The U.S. issues about 85,000 H-1B visas per year. Nearly 2,300 were issued for Turkish immigrants in 2012-13, an Enquirer analysis of U.S. State Department data shows.

In Ohio, at least 80 other public districts or private schools used H-1B visas between 2005 and 2013, including Cincinnati Public Schools and systems in Columbus, Akron and Cleveland. Those districts each use about one or two immigrant teachers a year, primarily to teach language skills. CPS hired one teacher using an H-1B visa in 2007.
Concept, on the other hand, this year employs 69 teachers on H-1B visas in Ohio – about 12 percent of its teaching staff. Almost all came from Turkey, and the few who didn't originated from surrounding countries.

"Concept may or may not be bending any rules, but the rules were written poorly in the first place," said Ron Hira, an immigration policy critic and professor at the Rochester Institute of Technology in New York. He shared with The Enquirer federal H-1B data he obtained from the Immigration Department through an open records request.

"It seems clear from the data that these schools are favoring H-1B workers from a single source country, Turkey," Hira said. "American workers, as well as foreign workers from other countries, did not have a legitimate shot at getting these jobs."
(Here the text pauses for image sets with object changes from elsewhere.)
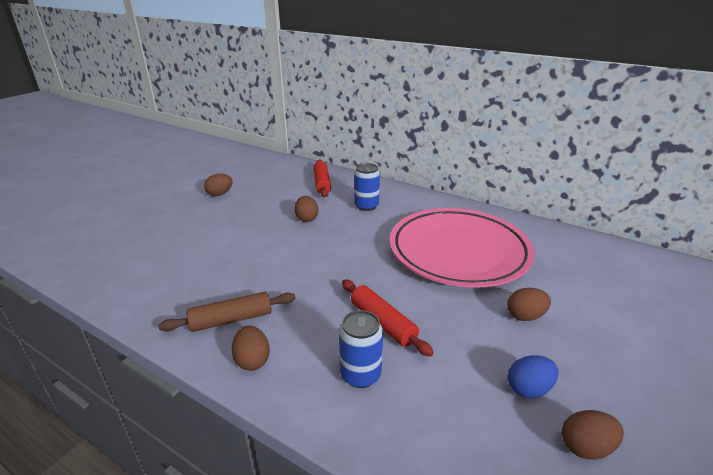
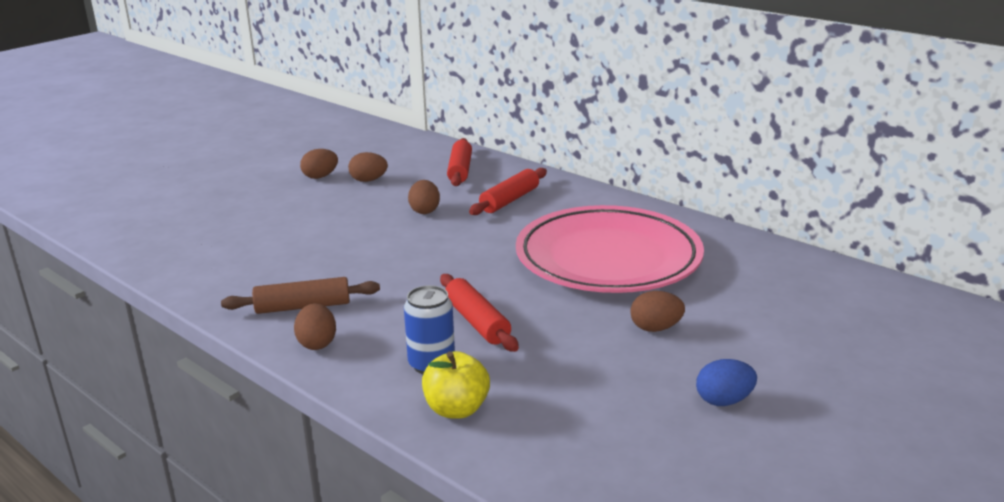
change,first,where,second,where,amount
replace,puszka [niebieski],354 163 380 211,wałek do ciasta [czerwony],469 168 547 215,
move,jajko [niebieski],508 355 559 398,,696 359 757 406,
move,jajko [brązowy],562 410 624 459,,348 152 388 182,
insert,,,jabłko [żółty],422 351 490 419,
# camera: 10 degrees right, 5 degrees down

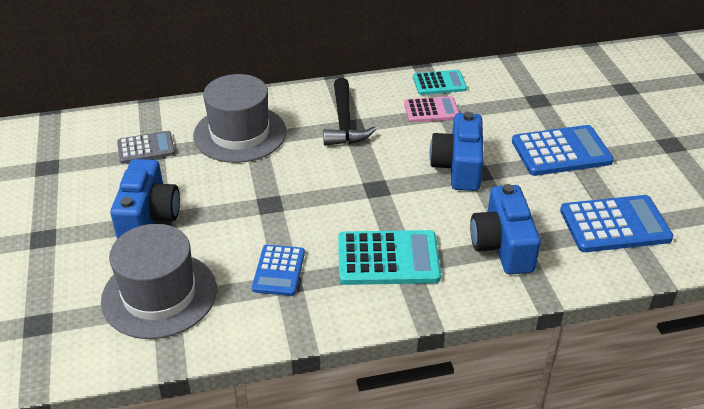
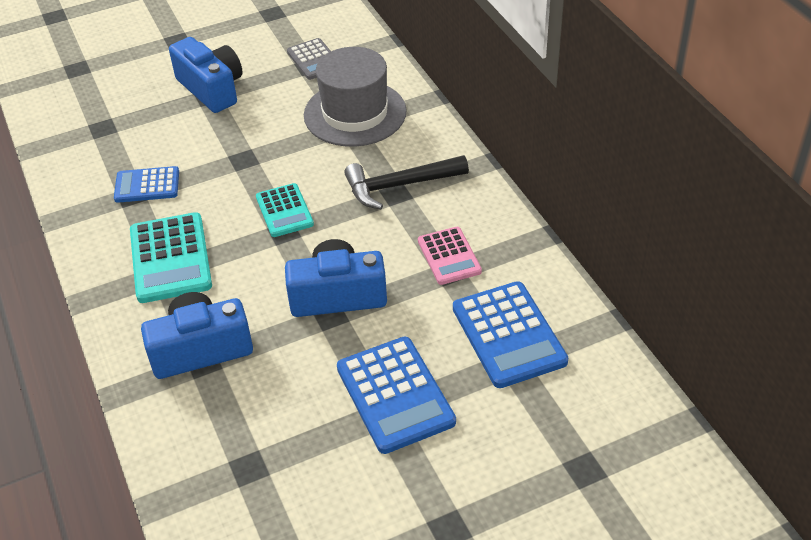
change,first,where,second,where,amount
delete,kapelusz [szary],101 224 217 339,,,
rotate,aparat fotograficzny [niebieski],110 159 180 239,,169 37 242 113,120 degrees counterclockwise
move,kalkulator [turkusowy],413 70 467 95,,256 183 314 237,
move,kalkulator [niebieski],560 195 674 252,,453 281 568 388,
# camera: 80 degrees right, 5 degrees up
Concept's Ucan acknowledged that Concept targets Turkish workers, but only because "we're from Turkey, and that is where we have comfort."

"The founders of this organization are Turkish and are established Turkish-Americans," said Ucan, who said he originally came to the U.S. on an H-1B visa and is now nearly finished applying for U.S. citizenship.
"Because of that relationship, it is much easier to recruit from Turkey. It would be much more difficult to go to China or other countries because we do not have the relationships here."

The use of H-1B visas for teachers has proven problematic elsewhere.
A criminal investigation is underway in several suburban Dallas school districts for immigration abuses involving H-1B teachers.

Maryland's Prince George's County banned the practice after its school system was fined $1.7 million and ordered by the Labor Department in 2011 to repay $4.2 million in back wages improperly withheld from H-1B teachers.
"Not every employer or the program itself is problematic, but there have definitely been abuses," said Denise Gilman, co-director of the Immigration Clinic and law professor at the University of Texas.

Many students have trouble in conventional schools.Cincinnati's Horizon Science Academy sits in a converted small college building near a major industrial center in Bond Hill. The school is clearly sectioned off to separate upper and lower grades, older and younger students. About 88 percent of this year's 448 students students are black, and 5 percent are Hispanic.

More than 91 percent qualify for free or reduced lunch, so the school provides free breakfast and lunch to all students.
Like all charter schools, Horizon is run by a private company using state funds diverted from the local public school system. Many charter students have trouble learning in conventional public or private schools. Others seek an alternative to public schools, which may have their own performance or discipline issues.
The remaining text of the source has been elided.